Passage ->

I have $x_n(t)=\sin(nt)$ with $t \in [0,2\pi]$, and I have to prove that there's no $ \sigma:\mathbb N \to \mathbb N$ such that $x_{\sigma(n)}(t)$ converges for every $t$.
I have proved that there's no pointwise convergence, but I'm stuck at uniform convergence.
You can try proof by contradiction: supposing that theres a $\sigma$ you get: $$x_{\sigma(n)}(t)\rightarrow x_0$$ Now you pick a function $f \in C^1$ with compact support . Then, using chain rule you get $$\int\limits_{0}^{2\pi}{\sin(nt)f(t)}dt=\frac{1}{n}\int \cos(nt)f'(t)dt$$ then you have:$$\int\limits_{0}^{2\pi}{\sin(nt)f(t)}dt\rightarrow 0$$so $$x_{\sigma(n)}(t)\rightarrow x_0(t)$$ $$\int\limits_{0}^{2\pi}{x_0(t)f(t)}dt= 0 \Longrightarrow x_0(t)\equiv0 \ a.e.$$ On the other hand you have: $$\int\limits_{0}^{2\pi}{\sin^2(nt)}dt=\pi\Longrightarrow $$ so $$\int\limits_{0}^{2\pi}{x_0^2(t)}dt=\pi $$ and this is impossible because $x_0(t)\equiv0 \ a.e$

What this task involves ->
In the thread on the sequence sin(nt), what kind of proof does the reply suggest trying?

Dataset items
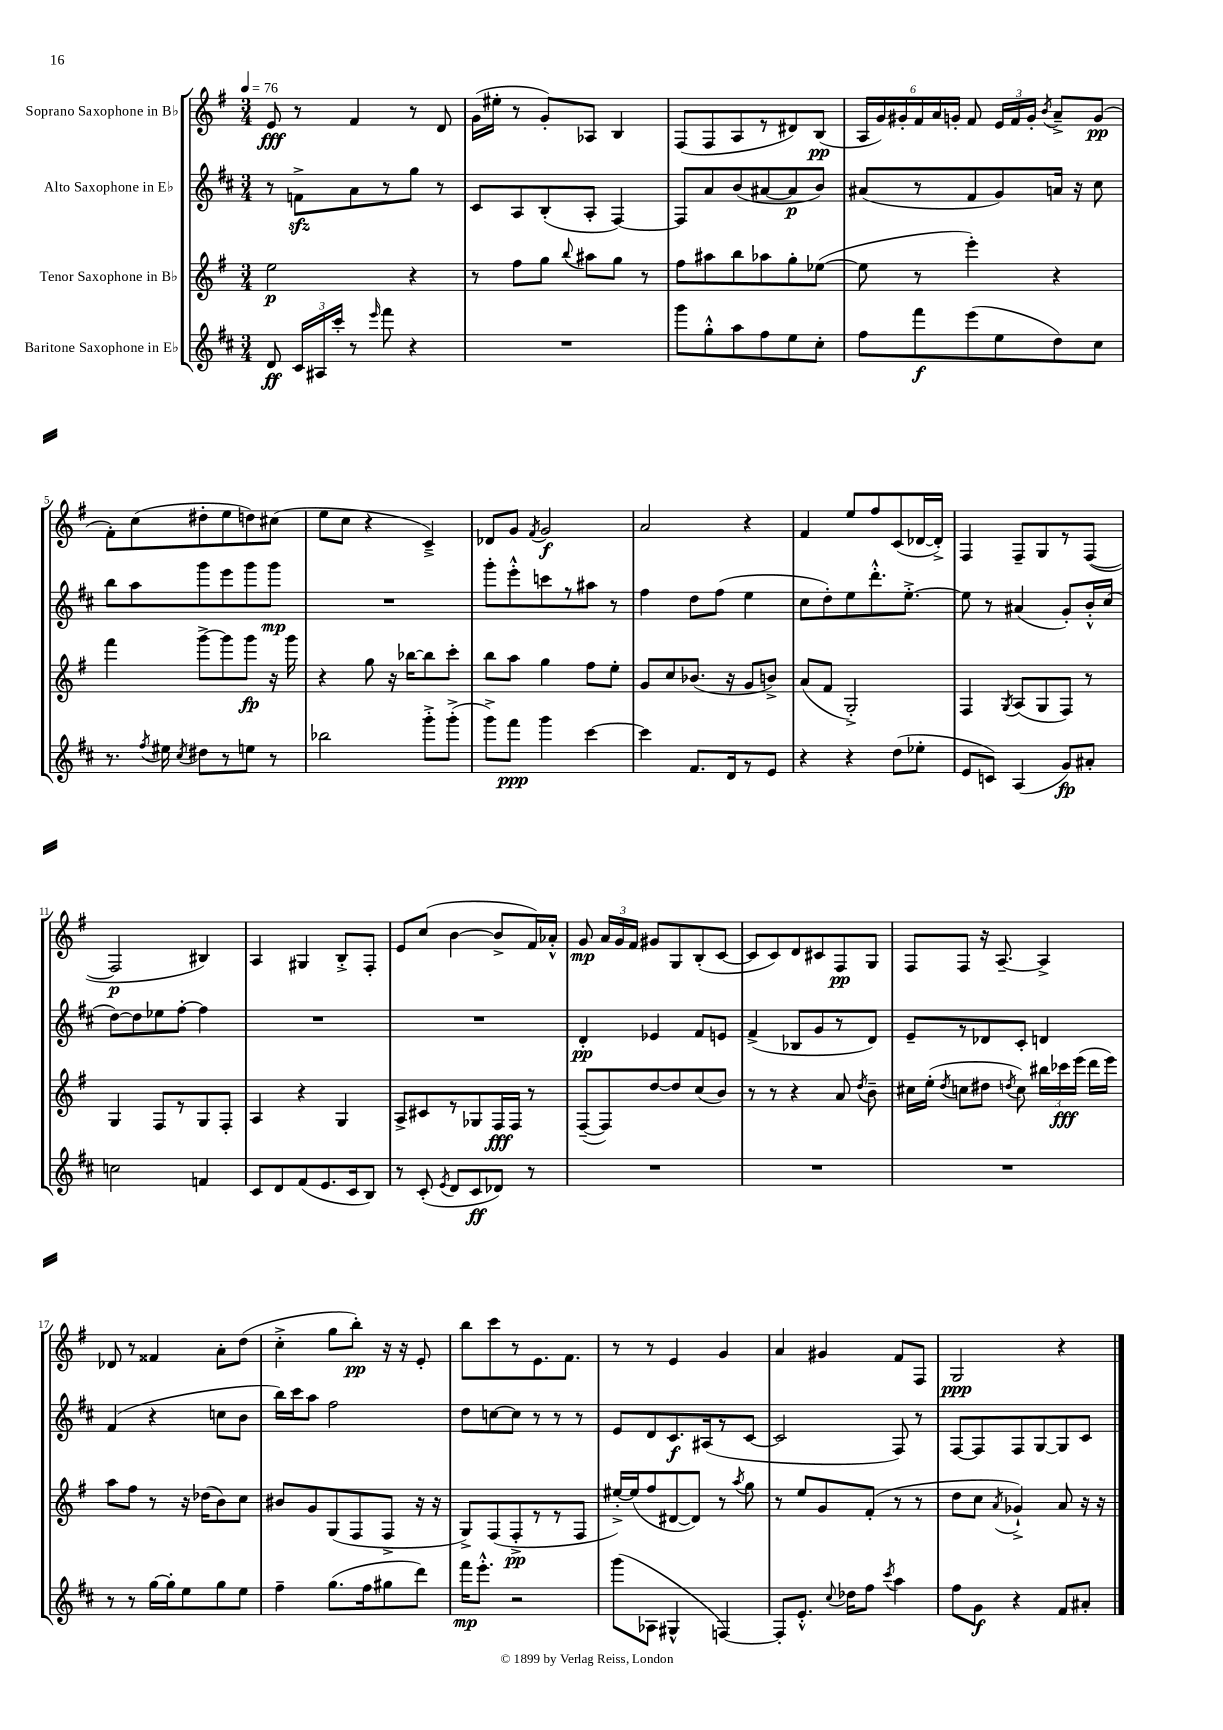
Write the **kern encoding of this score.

**kern	**dynam	**kern	**dynam	**kern	**dynam	**kern	**dynam
*part4	*part4	*part3	*part3	*part2	*part2	*part1	*part1
*staff4	*staff4	*staff3	*staff3	*staff2	*staff2	*staff1	*staff1
*I"Baritone Saxophone in E♭	*	*I"Tenor Saxophone in B♭	*	*I"Alto Saxophone in E♭	*	*I"Soprano Saxophone in B♭	*
*clefG2	*	*clefG2	*	*clefG2	*	*clefG2	*
*k[f#c#]	*	*k[f#]	*	*k[f#c#]	*	*k[f#]	*
*M3/4	*	*M3/4	*	*M3/4	*	*M3/4	*
*MM76	*	*MM76	*	*MM76	*	*MM76	*
=1	=1	=1	=1	=1	=1	=1	=1
8d/	ff	2ee\	p	8r	.	8e/	fff
24c#/LL	.	.	.	8fnzz^\L	.	8r	.
24A#X/	.	.	.	.	.	.	.
24ccc#'/JJ	.	.	.	.	.	.	.
8r	.	.	.	8a\	.	4f#/	.
16qqeee/	.	.	.	.	.	.	.
8fff#\	.	.	.	8r	.	.	.
4r	.	4r	.	8gg\J	.	8r	.
.	.	.	.	8r	.	8d/	.
=2	=2	=2	=2	=2	=2	=2	=2
2.r	.	8r	.	8c#/L	.	(16g\LL	.
.	.	.	.	.	.	16ee#X'\JJ	.
.	.	8ff#\L	.	8A/	.	8r	.
.	.	8gg\J	.	(8B'/	.	8g'/L)	.
.	.	8qqbb/	.	.	.	.	.
.	.	8aa#X\L	.	8A'/J	.	8A-X/J	.
.	.	8gg\J	.	[4F#/)	.	4B/	.
.	.	8r	.	.	.	.	.
=3	=3	=3	=3	=3	=3	=3	=3
8ggg\L	.	8ff#\L	.	8F#/L]	.	(8F#/L	.
8gg'^^\	.	8aa#X\	.	8a/	.	8F#/	.
8aa\	.	8bb\	.	(8b/	.	8A/	.
8ff#\	.	8aa-X\	.	[8a#X/	.	8r	.
8ee\	.	8gg'\	.	8a#/]	p	8d#X/)	.
8cc#'\J	.	([8ee-X\J	.	8b/J)	.	(8B/J	pp
=4	=4	=4	=4	=4	=4	=4	=4
8ff#\L	.	8ee-\]	.	(8a#X/L	.	24A/LL	.
.	.	.	.	.	.	24g/)	.
.	.	.	.	.	.	24g#X'/	.
8fff#\	f	8r	.	8r	.	24f#/	.
.	.	.	.	.	.	24a/	.
.	.	.	.	.	.	24gn'/JJ	.
(8eee\	.	4eee'\)	.	8f#/	.	8f#/	.
8ee\	.	.	.	8g/)	.	24e/LL	.
.	.	.	.	.	.	24f#/	.
.	.	.	.	.	.	24g'/JJ	.
.	.	.	.	.	.	8qb/	.
8dd\)	.	4r	.	16an/Jk	.	8a~^/L	.
.	.	.	.	16r	.	.	.
8cc#\J	.	.	.	8cc#\	.	(8g/J	pp
!!LO:LB:g=z
=5	=5	=5	=5	=5	=5	=5	=5
8.r	.	4fff#\	.	8bb\L	.	8f#'\L)	.
.	.	.	.	8aa\	.	(8cc\	.
8qff#/	.	.	.	.	.	.	.
16ee#X\	.	.	.	.	.	.	.
8qcc#/	.	.	.	.	.	.	.
8dd#X\L	.	[8ggg^\L	.	8ggg\	.	8dd#X'\	.
8r	.	8ggg\]	.	8eee\	.	8ee\	.
8een\J	.	8ggg\J	fp	8ggg\	.	8ddn\)	.
8r	.	16r	.	8ggg\J	mp	(8cc#X\J	.
.	.	16ggg\	.	.	.	.	.
=6	=6	=6	=6	=6	=6	=6	=6
2bb-X\	.	4r	.	2.r	.	8ee\L	.
.	.	.	.	.	.	8cc\J	.
.	.	8gg\	.	.	.	4r	.
.	.	16r	.	.	.	.	.
.	.	[16bb-X\KL	.	.	.	.	.
8ggg'^\L	.	8bb-\]	.	.	.	4c~^/)	.
(8ggg'^\J	.	8ccc'\J	.	.	.	.	.
=7	=7	=7	=7	=7	=7	=7	=7
8ggg^\L)	.	8bb\L	.	8ggg'\L	.	8d-X/L	.
8fff#\J	ppp	8aa\J	.	8eee'^^\	.	8g/J	.
.	.	.	.	.	.	8qf#/	.
4ggg\	.	4gg\	.	8cccn\	.	2g/	f
.	.	.	.	8r	.	.	.
[4ccc#\	.	8ff#\L	.	8aa#X\J	.	.	.
.	.	8ee'\J	.	8r	.	.	.
=8	=8	=8	=8	=8	=8	=8	=8
4ccc#\]	.	8g/L	.	4ff#\	.	2a/	.
.	.	8cc/	.	.	.	.	.
8.f#/L	.	(8.b-X/J	.	8dd\L	.	.	.
.	.	.	.	(8ff#\J	.	.	.
16d/k	.	16r	.	.	.	.	.
8r	.	8g/L	.	4ee\	.	4r	.
8e/J	.	8bn^/J)	.	.	.	.	.
=9	=9	=9	=9	=9	=9	=9	=9
4r	.	(8a/L	.	8cc#\L	.	4f#/	.
.	.	8f#/J	.	8dd'\)	.	.	.
4r	.	2G'^/)	.	8ee\	.	8ee/L	.
.	.	.	.	8.ddd'^^\	.	8ff#/	.
(8dd\L	.	.	.	.	.	(8c/	.
.	.	.	.	[8.ee'^\J	.	.	.
8ee-X'\J	.	.	.	.	.	[16d-X/L	.
.	.	.	.	.	.	16d-'^/JJ])	.
=10	=10	=10	=10	=10	=10	=10	=10
8e/L	.	4F#/	.	8ee\]	.	4F#/	.
8cn/J)	.	.	.	8r	.	.	.
.	.	8qG/	.	.	.	.	.
(4A/	.	(8A/L	.	(4a#X/	.	8F#~/L	.
.	.	8G/	.	.	.	8G/	.
8g/L)	fp	8F#/J)	.	8g'/L)	.	8r	.
8a#X'/J	.	8r	.	16b'^^/L	.	([8F#/J	.
.	.	.	.	(16cc#/JJ	.	.	.
!!LO:LB:g=z
=11	=11	=11	=11	=11	=11	=11	=11
2ccn\	.	4G/	.	[8dd\L)	.	2F#/]	p
.	.	.	.	8dd\]	.	.	.
.	.	8F#/L	.	8ee-X\	.	.	.
.	.	8r	.	[8ff#'\J	.	.	.
4fn/	.	8G/	.	4ff#\]	.	4B#X/)	.
.	.	8F#'/J	.	.	.	.	.
=12	=12	=12	=12	=12	=12	=12	=12
8c#/L	.	4A/	.	2.r	.	4A/	.
8d/	.	.	.	.	.	.	.
(8f#/	.	4r	.	.	.	4G#X/	.
8.e/	.	.	.	.	.	.	.
.	.	4G/	.	.	.	8B'^/L	.
16c#/k	.	.	.	.	.	.	.
8B/J)	.	.	.	.	.	8F#'/J	.
=13	=13	=13	=13	=13	=13	=13	=13
8r	.	8A^/L	.	2.r	.	8e/L	.
(8c#'/	.	8c#X/	.	.	.	(8cc/J	.
8qe/	.	.	.	.	.	.	.
8d/L	.	8r	.	.	.	[4b\	.
8c#/	ff	8G-X/	.	.	.	.	.
8d-X/J)	.	16F#/L	fff	.	.	8b^/L]	.
.	.	16F#/JJ	.	.	.	.	.
8r	.	8r	.	.	.	16f#/L)	.
.	.	.	.	.	.	16a-X'^^/JJ	.
=14	=14	=14	=14	=14	=14	=14	=14
2.r	.	([8F#~/L	.	4d'/	pp	8g/	mp
.	.	8F#/])	.	.	.	24a/LL	.
.	.	.	.	.	.	24g/	.
.	.	.	.	.	.	24f#/JJ	.
.	.	[8dd/	.	4e-X/	.	8g#X/L	.
.	.	8dd/]	.	.	.	8G/	.
.	.	(8cc/	.	8f#/L	.	(8B'/	.
.	.	8b/J)	.	8en/J	.	[8c/J	.
=15	=15	=15	=15	=15	=15	=15	=15
2.r	.	8r	.	(4f#^/	.	8c/L]	.
.	.	8r	.	.	.	8c/)	.
.	.	4r	.	8B-X/L	.	8d/	.
.	.	.	.	8g/	.	8c#X/	.
.	.	8a/	.	8r	.	8F#/	pp
.	.	8qdd/	.	.	.	.	.
.	.	8b~\	.	8d/J)	.	8G/J	.
=16	=16	=16	=16	=16	=16	=16	=16
2.r	.	16cc#X\LL	.	8e~/L	.	8F#/L	.
.	.	(16ee'\JJ	.	.	.	.	.
.	.	8qdd/	.	.	.	.	.
.	.	8ccn\L	.	8r	.	8F#/J	.
.	.	8dd#X\J	.	8d-X/	.	16r	.
.	.	.	.	.	.	[8.A~/	.
.	.	8qddn/	.	.	.	.	.
.	.	8cc\)	.	8c#'/J	.	.	.
.	.	24bb#X\LL	.	4dn/	.	4A^/]	.
.	.	24ccc-X\	fff	.	.	.	.
.	.	(24eee\JJ	.	.	.	.	.
.	.	16ddd\LL	.	.	.	.	.
.	.	16eee\JJ)	.	.	.	.	.
!!LO:LB:g=z
=17	=17	=17	=17	=17	=17	=17	=17
8r	.	8aa\L	.	(4f#/	.	8d-X/	.
8r	.	8ff#\J	.	.	.	8r	.
[16gg\LL	.	8r	.	4r	.	4f##X/	.
16gg'\J]	.	.	.	.	.	.	.
8ee\	.	16r	.	.	.	.	.
.	.	(16dd-X\KL	.	.	.	.	.
8gg\	.	8b\)	.	8ccn\L	.	8a'\L	.
8ee\J	.	8cc\J	.	8b\J	.	(8dd\J	.
=18	=18	=18	=18	=18	=18	=18	=18
4ff#~\	.	8b#X/L	.	16bb\LL)	.	4cc'^\	.
.	.	.	.	16ccc#\J	.	.	.
.	.	8g/	.	8aa\J	.	.	.
(8.gg\L	.	(8G/	.	2ff#\	.	8gg\L	.
.	.	8F#/	.	.	.	8bb'\J)	pp
16ff#\k	.	.	.	.	.	.	.
8gg#X\	.	8F#^/J	.	.	.	16r	.
.	.	.	.	.	.	16r	.
8ddd\J)	.	16r	.	.	.	8e'/	.
.	.	16r	.	.	.	.	.
=19	=19	=19	=19	=19	=19	=19	=19
16fff#\KL	mp	8G^/L)	.	8dd\L	.	8bb\L	.
8.eee'^^\J	.	.	.	.	.	.	.
.	.	(8F#/	.	[8ccn\	.	8ccc\	.
2r	.	8F#'^/	pp	8cc\J]	.	8r	.
.	.	8r	.	8r	.	8.e\	.
.	.	8r	.	8r	.	.	.
.	.	.	.	.	.	8.f#\J	.
.	.	8F#/J	.	8r	.	.	.
=20	=20	=20	=20	=20	=20	=20	=20
(8ggg\L	.	[16ee#X'^/LL)	.	8e/L	.	8r	.
.	.	(16ee#/J]	.	.	.	.	.
8A-X\J	.	8ff#/	.	8d/	.	8r	.
4G#X^^/	.	[8d#X/	.	8.c#/	f	4e/	.
.	.	8d#/J])	.	.	.	.	.
.	.	.	.	(16A#X/k	.	.	.
[4Fn/)	.	8r	.	8r	.	4g/	.
.	.	8qaa/	.	.	.	.	.
.	.	8gg\	.	[8c#/J	.	.	.
=21	=21	=21	=21	=21	=21	=21	=21
8F'/L]	.	8r	.	2c#/]	.	4a/	.
8.e'^^/J	.	8ee/L	.	.	.	.	.
.	.	8g/	.	.	.	4g#X/	.
8qqcc#/	.	.	.	.	.	.	.
16dd-X\KL	.	.	.	.	.	.	.
8ff#\J	.	(8f#'/J	.	.	.	.	.
8qccc#/	.	.	.	.	.	.	.
4aa\	.	8r	.	8F#/)	.	8f#/L	.
.	.	8r	.	8r	.	8F#/J	.
=22	=22	=22	=22	=22	=22	=22	=22
8ff#\L	.	8dd\L	.	[8F#/L	.	2G/	ppp
8g\J	f	8cc\J	.	8F#/]	.	.	.
.	.	8qa/	.	.	.	.	.
4r	.	4g-X`^/)	.	8F#/	.	.	.
.	.	.	.	[8G/	.	.	.
8f#/L	.	8a/	.	8G/]	.	4r	.
8a#X'/J	.	16r	.	8c#/J	.	.	.
.	.	16r	.	.	.	.	.
==	==	==	==	==	==	==	==
*-	*-	*-	*-	*-	*-	*-	*-
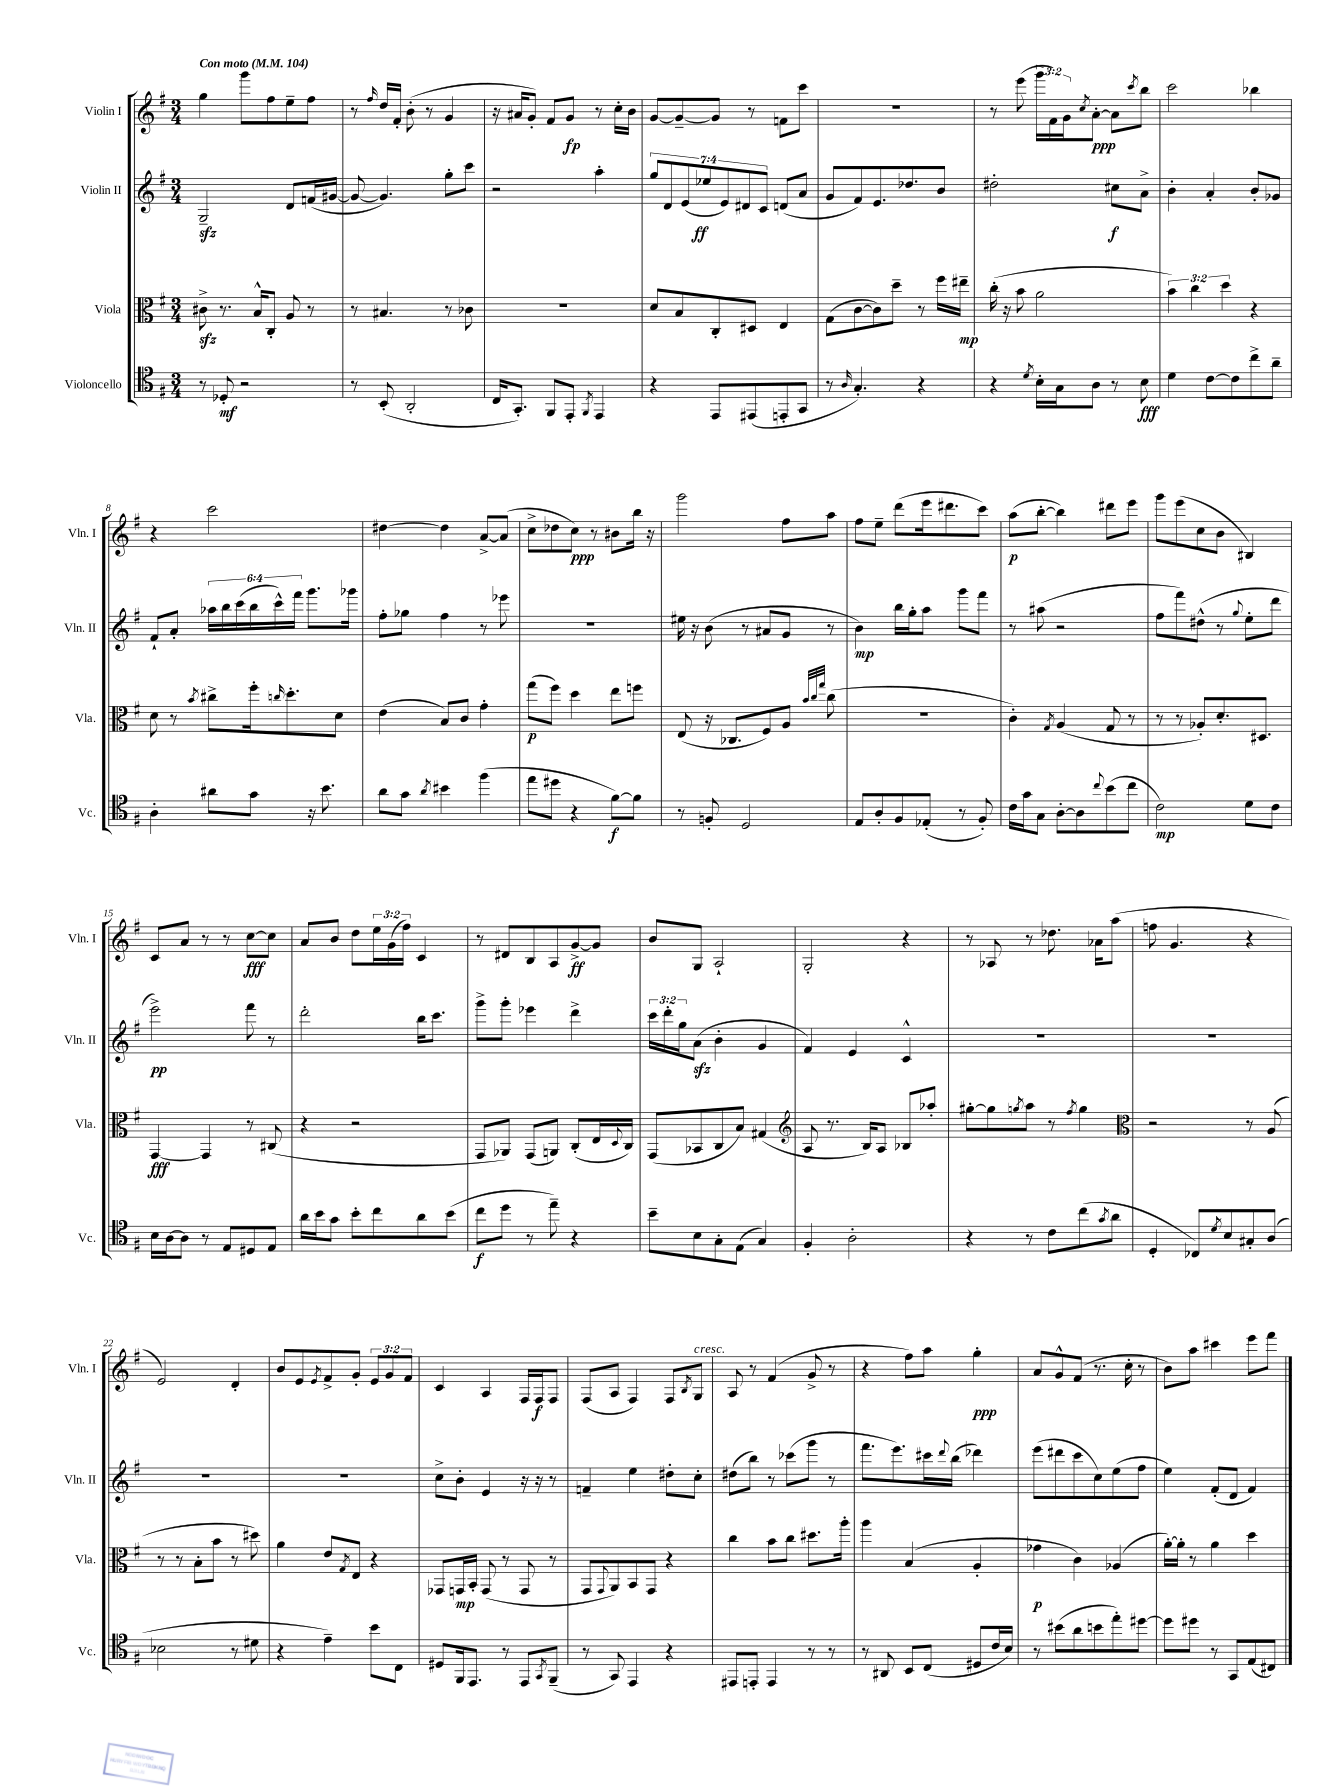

Exercise output ->
Proof by contradiction.